Graph clustering is an important unsupervised learning technique for partitioning graphs with attributes and detecting communities. However, current methods struggle to accurately capture true community structures and intra-cluster relations, be computationally efficient, and identify smaller communities. We address these challenges by integrating coarsening and modularity maximization, effectively leveraging both adjacency and node features to enhance clustering accuracy. We propose a loss function incorporating log-determinant, smoothness, and modularity components using a block majorization-minimization technique, resulting in superior clustering outcomes. The method is theoretically consistent under the Degree-Corrected Stochastic Block Model (DC-SBM), ensuring asymptotic error-free performance and complete label recovery. Our provably convergent and time-efficient algorithm seamlessly integrates with graph neural networks (GNNs) and variational graph autoencoders (VGAEs) to learn enhanced node features and deliver exceptional clustering performance. Extensive experiments on benchmark datasets demonstrate its superiority over existing state-of-the-art methods for both attributed and non-attributed graphs.
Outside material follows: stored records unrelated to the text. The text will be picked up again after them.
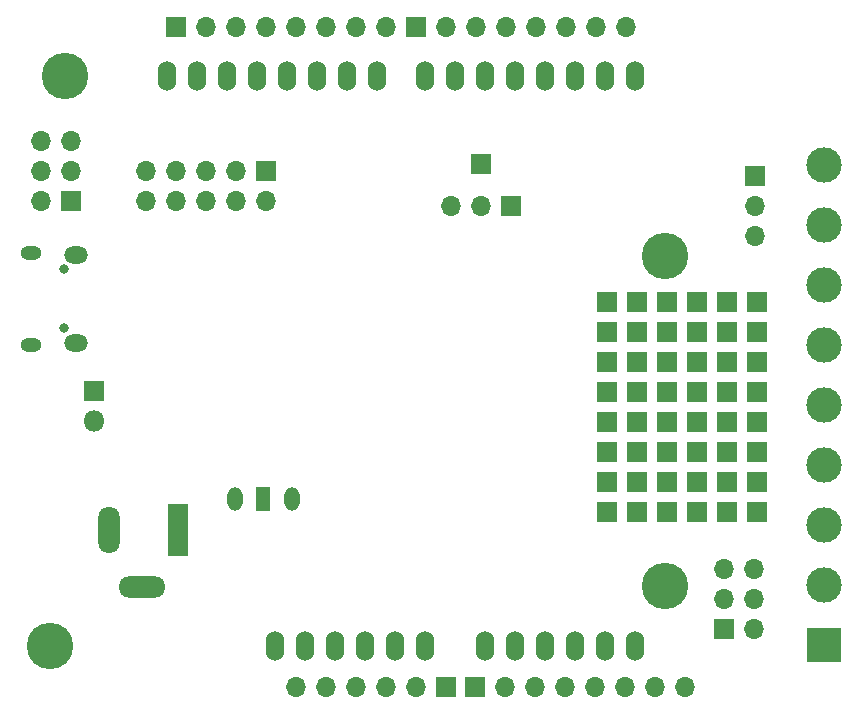
<source format=gbr>
%TF.GenerationSoftware,KiCad,Pcbnew,(5.1.7)-1*%
%TF.CreationDate,2020-10-19T00:00:33+02:00*%
%TF.ProjectId,Atmega_328_breakout,41746d65-6761-45f3-9332-385f62726561,rev?*%
%TF.SameCoordinates,Original*%
%TF.FileFunction,Soldermask,Bot*%
%TF.FilePolarity,Negative*%
%FSLAX46Y46*%
G04 Gerber Fmt 4.6, Leading zero omitted, Abs format (unit mm)*
G04 Created by KiCad (PCBNEW (5.1.7)-1) date 2020-10-19 00:00:33*
%MOMM*%
%LPD*%
G01*
G04 APERTURE LIST*
%ADD10O,1.700000X1.700000*%
%ADD11R,1.700000X1.700000*%
%ADD12C,3.937000*%
%ADD13O,1.524000X2.540000*%
%ADD14R,1.800000X4.400000*%
%ADD15O,1.800000X4.000000*%
%ADD16O,4.000000X1.800000*%
%ADD17C,3.000000*%
%ADD18R,3.000000X3.000000*%
%ADD19O,1.300000X2.000000*%
%ADD20R,1.300000X2.000000*%
%ADD21O,0.800000X0.800000*%
%ADD22O,1.800000X1.150000*%
%ADD23O,2.000000X1.450000*%
%ADD24O,1.800000X1.800000*%
%ADD25R,1.800000X1.800000*%
G04 APERTURE END LIST*
D10*
%TO.C,J20*%
X107030000Y-113150000D03*
X104490000Y-113150000D03*
X101950000Y-113150000D03*
X99410000Y-113150000D03*
X96870000Y-113150000D03*
X94330000Y-113150000D03*
X91790000Y-113150000D03*
D11*
X89250000Y-113150000D03*
%TD*%
D10*
%TO.C,J10*%
X112812000Y-103186000D03*
X110272000Y-103186000D03*
X112812000Y-105726000D03*
X110272000Y-105726000D03*
X112812000Y-108266000D03*
D11*
X110272000Y-108266000D03*
%TD*%
D10*
%TO.C,J22*%
X101981000Y-57277000D03*
X99441000Y-57277000D03*
X96901000Y-57277000D03*
X94361000Y-57277000D03*
X91821000Y-57277000D03*
X89281000Y-57277000D03*
X86741000Y-57277000D03*
D11*
X84201000Y-57277000D03*
%TD*%
D10*
%TO.C,J21*%
X81661000Y-57277000D03*
X79121000Y-57277000D03*
X76581000Y-57277000D03*
X74041000Y-57277000D03*
X71501000Y-57277000D03*
X68961000Y-57277000D03*
X66421000Y-57277000D03*
D11*
X63881000Y-57277000D03*
%TD*%
D10*
%TO.C,J19*%
X74041000Y-113157000D03*
X76581000Y-113157000D03*
X79121000Y-113157000D03*
X81661000Y-113157000D03*
X84201000Y-113157000D03*
D11*
X86741000Y-113157000D03*
%TD*%
%TO.C,J18*%
X113066000Y-98360000D03*
X110526000Y-98360000D03*
X107986000Y-98360000D03*
%TD*%
%TO.C,J17*%
X105446000Y-98360000D03*
X102906000Y-98360000D03*
X100366000Y-98360000D03*
%TD*%
%TO.C,J16*%
X113066000Y-95820000D03*
X110526000Y-95820000D03*
X107986000Y-95820000D03*
%TD*%
%TO.C,J15*%
X105446000Y-95820000D03*
X102906000Y-95820000D03*
X100366000Y-95820000D03*
%TD*%
%TO.C,J14*%
X113066000Y-93280000D03*
X110526000Y-93280000D03*
X107986000Y-93280000D03*
%TD*%
%TO.C,J13*%
X105446000Y-93280000D03*
X102906000Y-93280000D03*
X100366000Y-93280000D03*
%TD*%
%TO.C,J12*%
X113066000Y-90740000D03*
X110526000Y-90740000D03*
X107986000Y-90740000D03*
%TD*%
%TO.C,J11*%
X105446000Y-90740000D03*
X102906000Y-90740000D03*
X100366000Y-90740000D03*
%TD*%
%TO.C,J9*%
X105446000Y-88200000D03*
X102906000Y-88200000D03*
X100366000Y-88200000D03*
%TD*%
%TO.C,J8*%
X113066000Y-88200000D03*
X110526000Y-88200000D03*
X107986000Y-88200000D03*
%TD*%
%TO.C,J7*%
X105446000Y-85660000D03*
X102906000Y-85660000D03*
X100366000Y-85660000D03*
%TD*%
%TO.C,J6*%
X113066000Y-85660000D03*
X110526000Y-85660000D03*
X107986000Y-85660000D03*
%TD*%
%TO.C,J5*%
X105446000Y-83120000D03*
X102906000Y-83120000D03*
X100366000Y-83120000D03*
%TD*%
%TO.C,J4*%
X113066000Y-83120000D03*
X110526000Y-83120000D03*
X107986000Y-83120000D03*
%TD*%
%TO.C,J3*%
X105446000Y-80580000D03*
X102906000Y-80580000D03*
X100366000Y-80580000D03*
%TD*%
%TO.C,J2*%
X113066000Y-80580000D03*
X110526000Y-80580000D03*
X107986000Y-80580000D03*
%TD*%
D12*
%TO.C,SHIELD1*%
X53249000Y-109663000D03*
X54519000Y-61403000D03*
X105319000Y-76643000D03*
X105319000Y-104583000D03*
D13*
X77379000Y-109663000D03*
X63155000Y-61403000D03*
X65695000Y-61403000D03*
X68235000Y-61403000D03*
X70775000Y-61403000D03*
X73315000Y-61403000D03*
X75855000Y-61403000D03*
X78395000Y-61403000D03*
X80935000Y-61403000D03*
X84999000Y-61403000D03*
X87539000Y-61403000D03*
X90079000Y-61403000D03*
X92619000Y-61403000D03*
X95159000Y-61403000D03*
X97699000Y-61403000D03*
X100239000Y-61403000D03*
X102779000Y-61403000D03*
X72299000Y-109663000D03*
X74839000Y-109663000D03*
X79919000Y-109663000D03*
X82459000Y-109663000D03*
X84999000Y-109663000D03*
X95159000Y-109663000D03*
X92619000Y-109663000D03*
X90079000Y-109663000D03*
X97699000Y-109663000D03*
X100239000Y-109663000D03*
X102779000Y-109663000D03*
%TD*%
D14*
%TO.C,J1*%
X64044000Y-99884000D03*
D15*
X58244000Y-99884000D03*
D16*
X61044000Y-104684000D03*
%TD*%
D17*
%TO.C,J27*%
X118745000Y-68961000D03*
X118745000Y-74041000D03*
X118745000Y-79121000D03*
X118745000Y-84201000D03*
X118745000Y-89281000D03*
X118745000Y-94361000D03*
D18*
X118745000Y-109601000D03*
D17*
X118745000Y-99441000D03*
X118745000Y-104521000D03*
%TD*%
D11*
%TO.C,J23*%
X89698000Y-68896000D03*
%TD*%
D19*
%TO.C,U2*%
X73700000Y-97250000D03*
D20*
X71300000Y-97250000D03*
D19*
X68900000Y-97250000D03*
%TD*%
D21*
%TO.C,J28*%
X54400000Y-82800000D03*
X54400000Y-77800000D03*
D22*
X51650000Y-84175000D03*
X51650000Y-76425000D03*
D23*
X55450000Y-84025000D03*
X55450000Y-76575000D03*
%TD*%
D10*
%TO.C,J26*%
X61340000Y-72040000D03*
X61340000Y-69500000D03*
X63880000Y-72040000D03*
X63880000Y-69500000D03*
X66420000Y-72040000D03*
X66420000Y-69500000D03*
X68960000Y-72040000D03*
X68960000Y-69500000D03*
X71500000Y-72040000D03*
D11*
X71500000Y-69500000D03*
%TD*%
D10*
%TO.C,J25*%
X112900000Y-74980000D03*
X112900000Y-72440000D03*
D11*
X112900000Y-69900000D03*
%TD*%
D10*
%TO.C,J24*%
X87158000Y-72452000D03*
X89698000Y-72452000D03*
D11*
X92238000Y-72452000D03*
%TD*%
D10*
%TO.C,ISP1*%
X52510000Y-66970000D03*
X55050000Y-66970000D03*
X52510000Y-69510000D03*
X55050000Y-69510000D03*
X52510000Y-72050000D03*
D11*
X55050000Y-72050000D03*
%TD*%
D24*
%TO.C,D1*%
X57000000Y-90600000D03*
D25*
X57000000Y-88060000D03*
%TD*%
M02*

</source>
翻译：图聚类是一种重要的无监督学习技术，用于划分带属性的图并检测社区。然而，现有方法难以准确捕捉真实的社区结构和簇内关系，计算效率不高，且难以识别较小的社区。我们通过整合粗化与模块度最大化来解决这些挑战，有效利用邻接关系和节点特征以提升聚类精度。我们提出了一种包含对数行列式、平滑性和模块度分量的损失函数，并采用块坐标下降技术进行优化，从而获得更优的聚类结果。该方法在度校正随机块模型（DC-SBM）下具有理论一致性，确保渐近无误差的性能和完整的标签恢复。我们提出的算法具有可证明的收敛性和时间效率，并能与图神经网络（GNNs）和变分图自编码器（VGAEs）无缝集成，以学习增强的节点特征并提供卓越的聚类性能。在基准数据集上的大量实验表明，该方法在属性图和非属性图上的聚类性能均优于现有的先进方法。